Polymarket is laying groundwork for a regulated entry into Japan, appointing a country representative as it begins formal engagement with local authorities. The prediction markets platform, which settles outcomes on a public blockchain, has named Mike Eidlin, previously a senior figure at Jupiter, to lead its Japan operations, with the company targeting full regulatory authorization by 2030. Japan currently classifies Polymarket as a restricted jurisdiction due to compliance constraints, and the country's penal code criminalizes most forms of gambling outside narrow public-lottery exceptions. The appointment signals that prediction markets see Asia as a strategic frontier despite steep legal hurdles, with operators willing to commit multi-year timelines to navigate complex regulatory frameworks.

The Japan push arrives as Polymarket faces mounting competitive heat at home, with monthly trading volume slipping for the first time since August. April activity registered $9 billion, down from $10.57 billion in March, even as rival Kalshi surged to $14.81 billion across the same period. Polymarket's reentry into the US market via its acquisition of derivatives exchange QCEX delivered a regulated foothold, though the platform continues operating under limited capacity while negotiating with the Commodity Futures Trading Commission. Several state regulators have moved to classify Polymarket's sports-related contracts as illegal gambling, intensifying legal pressure even as the company aggressively expands its global geographic footprint.

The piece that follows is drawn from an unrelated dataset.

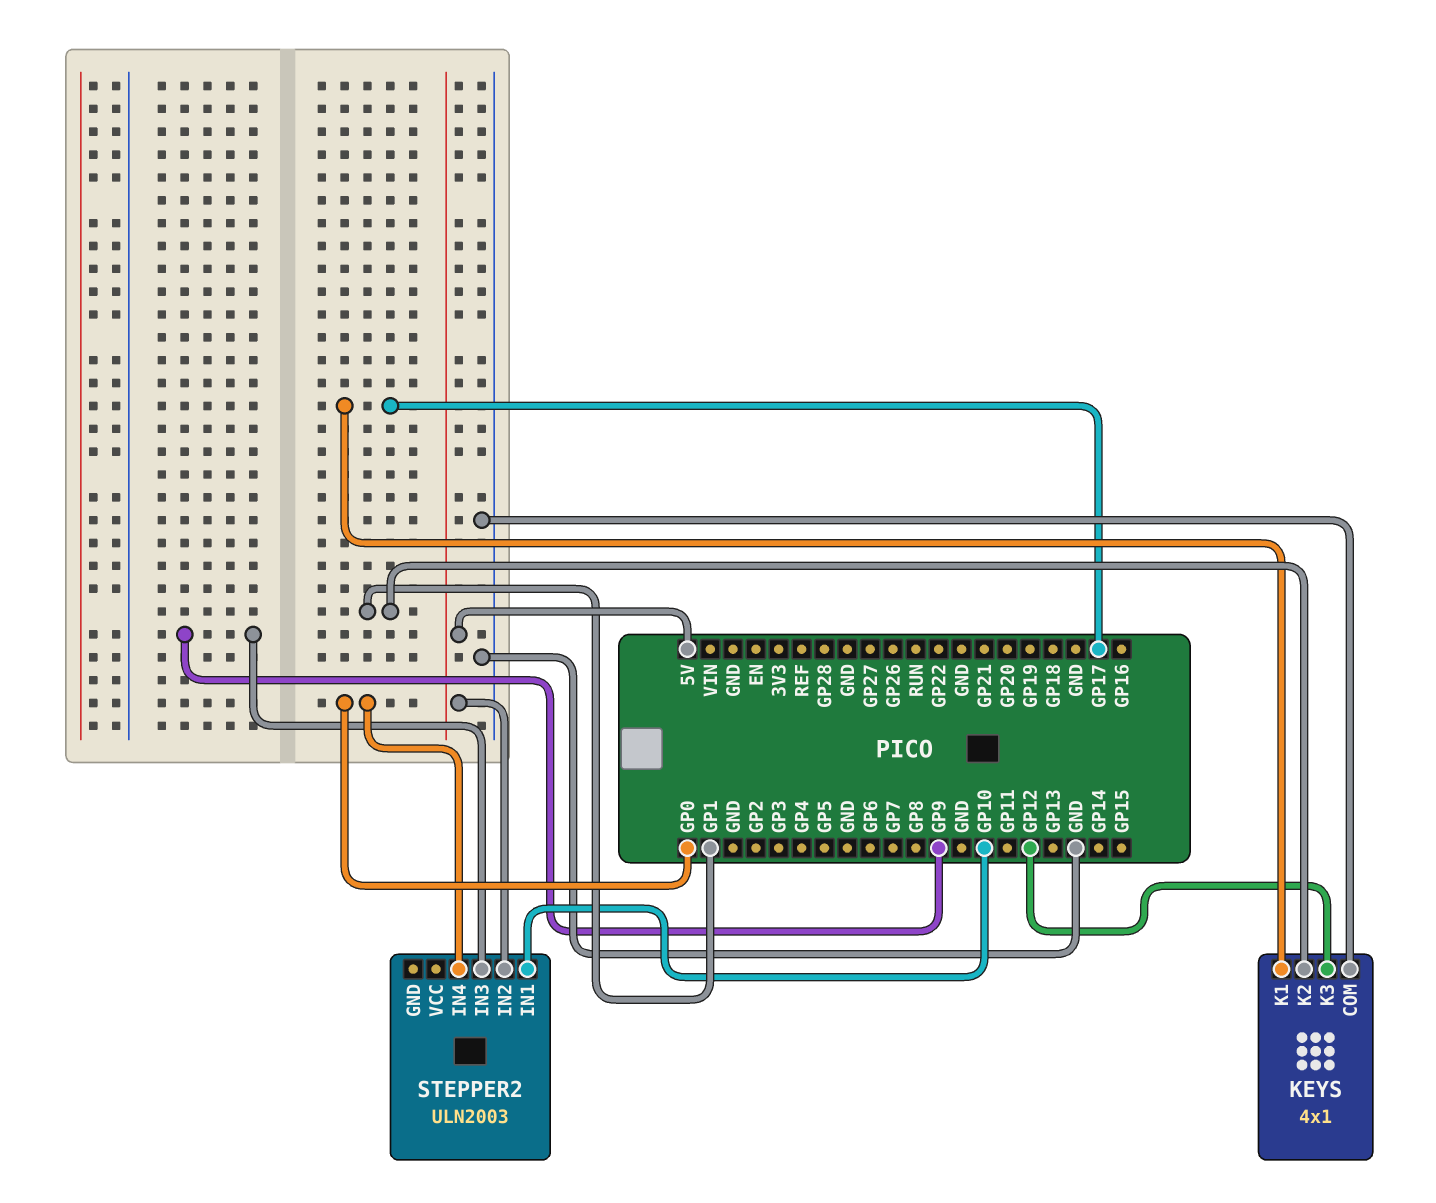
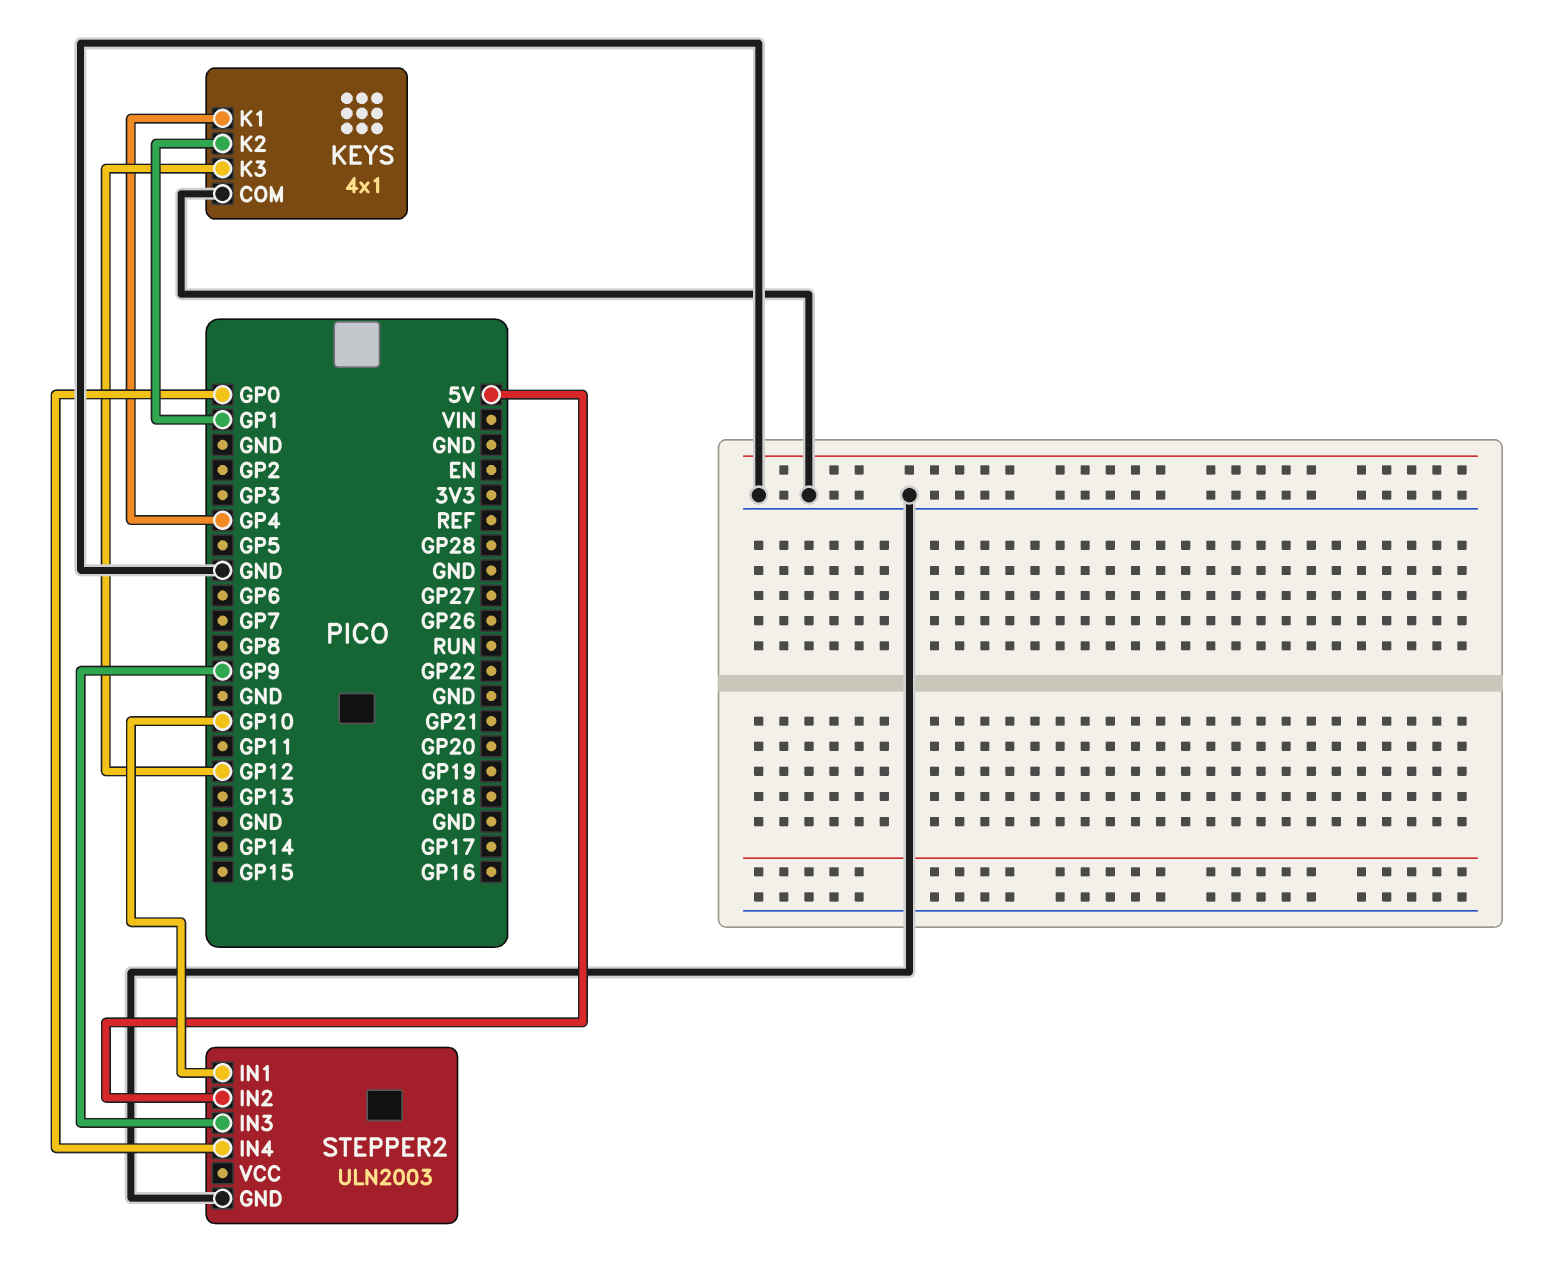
KEYS pin K1: GP17 -> GP4
STEPPER2 pin GND: none -> GND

South Korea's National Assembly will formally review proposals to scrap its planned cryptocurrency tax regime after a citizens' petition cleared the 50,000-signature threshold required for legislative consideration. The petition, which reached the threshold just eight days after filing, argues that imposing a 22% levy on crypto gains above 2.5 million won—roughly $1,650—is inconsistent after Seoul abolished similar taxes on stocks and bonds. The motion contends that persistent fraud, weak token listing standards, and extreme price volatility expose Korean investors to risks the current framework fails to address. The crypto tax has already been postponed three times, and the National Tax Service recently confirmed it intends to implement the levy on schedule despite mounting opposition.
The combined picture is one of cautious institutional positioning intersecting with a fragmented regulatory landscape. In the United States, professional desks are reducing exposure through ETF redemptions and derivatives unwinds while waiting for macroeconomic clarity. In Asia, regulatory direction diverges sharply—Korean legislators face pressure to retreat from punitive taxation while Japan remains a closed market that even the most prominent prediction platforms can only target on a five-year horizon. Together these signals suggest the current cycle is being defined less by retail euphoria and more by sophisticated capital carefully weighing macro headwinds against the slow grind of jurisdictional rule-making across major economies.